Late last week, County bird watcher Paul Jones was pleased to find a flock of northbound Ruddy Turnstone – a type of migratory sandpiper – resting at Charwell Point on Prince Edward County’s rugged south shore. He was even happier that one of them was showing off a numbered tag, meaning the bird’s travel history could be traced.

After submitting the tag’s unique number to wildlife authorities, Jones learned the bird had been banded in New Jersey in May, 2012 on its way north; and had been re-sighted in the state in May 2013, 2015, 2017 and 2018.

Jones’ report is the first time the tagged individual has been seen outside of the U.S.; and helps trace the species’ path between its arctic nesting grounds and the warm southern coasts where it spends the winter.

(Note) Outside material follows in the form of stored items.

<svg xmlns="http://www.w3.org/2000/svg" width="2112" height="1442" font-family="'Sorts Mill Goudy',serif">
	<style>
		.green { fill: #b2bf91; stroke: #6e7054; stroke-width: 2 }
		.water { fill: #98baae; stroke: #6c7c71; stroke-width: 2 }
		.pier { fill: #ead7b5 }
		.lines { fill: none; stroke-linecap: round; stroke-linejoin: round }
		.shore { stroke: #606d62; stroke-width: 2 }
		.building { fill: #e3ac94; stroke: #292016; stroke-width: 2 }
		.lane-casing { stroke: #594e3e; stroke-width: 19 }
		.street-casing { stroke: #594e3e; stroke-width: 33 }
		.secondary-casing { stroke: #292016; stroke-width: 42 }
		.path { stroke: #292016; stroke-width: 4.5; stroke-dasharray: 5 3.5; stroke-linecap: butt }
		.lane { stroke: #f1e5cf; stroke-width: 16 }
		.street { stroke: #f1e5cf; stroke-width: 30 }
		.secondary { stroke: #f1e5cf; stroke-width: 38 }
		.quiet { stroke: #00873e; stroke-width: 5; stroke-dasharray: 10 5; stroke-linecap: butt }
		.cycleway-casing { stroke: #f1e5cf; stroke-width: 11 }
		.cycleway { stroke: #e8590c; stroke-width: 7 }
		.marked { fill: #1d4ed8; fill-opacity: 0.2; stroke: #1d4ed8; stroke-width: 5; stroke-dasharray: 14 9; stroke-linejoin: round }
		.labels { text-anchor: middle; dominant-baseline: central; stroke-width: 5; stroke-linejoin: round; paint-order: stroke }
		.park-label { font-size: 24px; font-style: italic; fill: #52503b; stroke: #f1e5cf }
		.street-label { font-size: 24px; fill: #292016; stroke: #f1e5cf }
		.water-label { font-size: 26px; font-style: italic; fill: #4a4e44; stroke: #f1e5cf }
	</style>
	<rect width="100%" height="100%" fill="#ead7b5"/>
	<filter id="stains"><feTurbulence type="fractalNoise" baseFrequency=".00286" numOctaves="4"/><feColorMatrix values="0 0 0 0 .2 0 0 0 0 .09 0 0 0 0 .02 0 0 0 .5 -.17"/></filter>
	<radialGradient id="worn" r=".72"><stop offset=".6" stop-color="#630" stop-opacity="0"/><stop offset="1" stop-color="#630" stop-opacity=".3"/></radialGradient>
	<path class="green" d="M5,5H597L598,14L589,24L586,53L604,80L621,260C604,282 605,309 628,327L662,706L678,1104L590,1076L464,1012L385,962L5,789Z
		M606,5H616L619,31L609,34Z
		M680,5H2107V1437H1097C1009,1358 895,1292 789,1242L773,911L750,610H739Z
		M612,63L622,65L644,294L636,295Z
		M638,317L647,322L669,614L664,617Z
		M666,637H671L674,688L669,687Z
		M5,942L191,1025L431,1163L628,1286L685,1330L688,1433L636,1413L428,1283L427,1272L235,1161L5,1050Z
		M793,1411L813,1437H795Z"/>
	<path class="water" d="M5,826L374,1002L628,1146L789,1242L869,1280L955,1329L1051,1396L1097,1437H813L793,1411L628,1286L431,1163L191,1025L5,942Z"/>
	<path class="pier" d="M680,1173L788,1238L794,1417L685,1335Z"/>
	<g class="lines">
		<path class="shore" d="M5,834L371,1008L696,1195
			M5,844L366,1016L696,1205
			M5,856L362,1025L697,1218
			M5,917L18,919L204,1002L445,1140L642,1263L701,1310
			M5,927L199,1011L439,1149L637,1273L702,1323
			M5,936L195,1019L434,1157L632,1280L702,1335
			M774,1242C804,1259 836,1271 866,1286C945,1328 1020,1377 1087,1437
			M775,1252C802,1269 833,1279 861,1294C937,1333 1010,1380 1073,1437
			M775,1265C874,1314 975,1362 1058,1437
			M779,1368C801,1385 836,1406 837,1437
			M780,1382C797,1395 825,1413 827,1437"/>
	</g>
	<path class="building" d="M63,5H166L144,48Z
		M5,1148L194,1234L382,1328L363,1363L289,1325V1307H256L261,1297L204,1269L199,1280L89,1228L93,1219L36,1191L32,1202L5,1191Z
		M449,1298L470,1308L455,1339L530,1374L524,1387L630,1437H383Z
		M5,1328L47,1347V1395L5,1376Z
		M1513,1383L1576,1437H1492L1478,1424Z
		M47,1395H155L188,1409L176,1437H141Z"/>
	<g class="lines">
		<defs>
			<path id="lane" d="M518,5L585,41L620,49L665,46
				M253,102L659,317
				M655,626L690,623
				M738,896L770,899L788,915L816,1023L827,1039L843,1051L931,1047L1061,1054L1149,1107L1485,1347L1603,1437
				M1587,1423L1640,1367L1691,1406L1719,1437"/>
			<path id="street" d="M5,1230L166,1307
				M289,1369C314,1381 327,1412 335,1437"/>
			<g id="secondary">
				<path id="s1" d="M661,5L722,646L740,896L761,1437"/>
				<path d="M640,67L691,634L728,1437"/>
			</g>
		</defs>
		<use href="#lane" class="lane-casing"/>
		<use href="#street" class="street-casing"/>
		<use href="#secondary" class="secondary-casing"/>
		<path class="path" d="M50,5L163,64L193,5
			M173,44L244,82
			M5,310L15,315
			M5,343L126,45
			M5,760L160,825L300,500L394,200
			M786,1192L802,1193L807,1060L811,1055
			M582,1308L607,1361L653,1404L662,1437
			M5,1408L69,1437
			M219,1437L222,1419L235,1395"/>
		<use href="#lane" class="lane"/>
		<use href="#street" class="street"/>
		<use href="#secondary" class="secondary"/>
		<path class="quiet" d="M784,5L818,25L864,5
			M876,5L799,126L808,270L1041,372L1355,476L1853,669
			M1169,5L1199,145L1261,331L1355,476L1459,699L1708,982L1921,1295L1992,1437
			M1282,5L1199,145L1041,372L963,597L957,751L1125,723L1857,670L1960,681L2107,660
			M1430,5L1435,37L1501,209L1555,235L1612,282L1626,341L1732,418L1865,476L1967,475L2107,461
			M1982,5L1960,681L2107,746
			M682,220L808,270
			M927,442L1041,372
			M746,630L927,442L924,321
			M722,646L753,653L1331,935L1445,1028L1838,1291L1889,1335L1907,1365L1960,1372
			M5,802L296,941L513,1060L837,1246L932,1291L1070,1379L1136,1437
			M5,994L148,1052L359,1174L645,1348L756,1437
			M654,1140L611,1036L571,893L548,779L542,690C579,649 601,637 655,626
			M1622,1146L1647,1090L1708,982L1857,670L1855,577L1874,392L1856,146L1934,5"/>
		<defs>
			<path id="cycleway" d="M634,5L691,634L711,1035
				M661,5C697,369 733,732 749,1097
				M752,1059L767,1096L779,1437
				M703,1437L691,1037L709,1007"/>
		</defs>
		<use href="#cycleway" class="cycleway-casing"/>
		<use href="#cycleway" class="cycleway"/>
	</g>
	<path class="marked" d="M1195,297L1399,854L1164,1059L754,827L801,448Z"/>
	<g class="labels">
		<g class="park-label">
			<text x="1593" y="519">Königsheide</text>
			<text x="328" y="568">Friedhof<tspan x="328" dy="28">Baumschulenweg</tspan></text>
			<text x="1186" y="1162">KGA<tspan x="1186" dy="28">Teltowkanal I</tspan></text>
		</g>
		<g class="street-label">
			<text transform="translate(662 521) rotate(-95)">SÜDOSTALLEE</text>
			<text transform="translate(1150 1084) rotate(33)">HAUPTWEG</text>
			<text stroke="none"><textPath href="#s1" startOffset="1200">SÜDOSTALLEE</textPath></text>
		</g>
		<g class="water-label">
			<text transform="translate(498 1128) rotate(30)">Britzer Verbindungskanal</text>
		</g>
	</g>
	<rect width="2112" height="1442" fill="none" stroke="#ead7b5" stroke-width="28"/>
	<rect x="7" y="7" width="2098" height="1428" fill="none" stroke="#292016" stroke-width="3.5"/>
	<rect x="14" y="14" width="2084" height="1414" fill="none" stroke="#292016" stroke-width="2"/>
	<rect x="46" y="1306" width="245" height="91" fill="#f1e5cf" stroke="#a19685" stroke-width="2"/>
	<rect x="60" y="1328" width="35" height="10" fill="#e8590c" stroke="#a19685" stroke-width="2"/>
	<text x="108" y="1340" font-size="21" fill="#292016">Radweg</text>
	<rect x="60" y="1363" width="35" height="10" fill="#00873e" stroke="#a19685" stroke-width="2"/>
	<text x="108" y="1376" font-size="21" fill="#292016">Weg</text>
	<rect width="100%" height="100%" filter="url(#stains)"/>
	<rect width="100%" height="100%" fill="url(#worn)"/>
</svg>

Terry Sprague, the dean of County bird watching says the record is a celebration of the wonder of bird migration, but also underlines the contribution ordinary people can make to science.

“These small birds travel thousands of kilometres on dangerous journeys every spring and fall. Their ability to precisely navigate and overcome all manner of hazards is astonishing,” said Sprague, a retired Picton Gazette columnist “By noting down and reporting such sightings, amateur bird watchers can make an enormous contribution to our understanding of these bird’s travel routes, habitat requirements, and population levels.”

For Cheryl Anderson, Board member of the Prince Edward Point Bird Observatory and the South Shore Joint Initiative (SSJI), the turnstone’s travels emphasize the importance of the County’s remote shorelines to wildlife conservation.

“With Point Traverse closed to birdwatchers this spring, folks looked to other areas to explore, including Charwell Point,” said  Anderson “Their observations, such as this turnstone sighting, confirm the south shore is a crucial resting area for birds making the dangerous flight across Lake Ontario.”

To protect this special habitat, Anderson and the SSJI are pushing for “Conservation Reserve” status for the Ostrander Point Crown Land Block and the Point Petre Provincial Wildlife Area.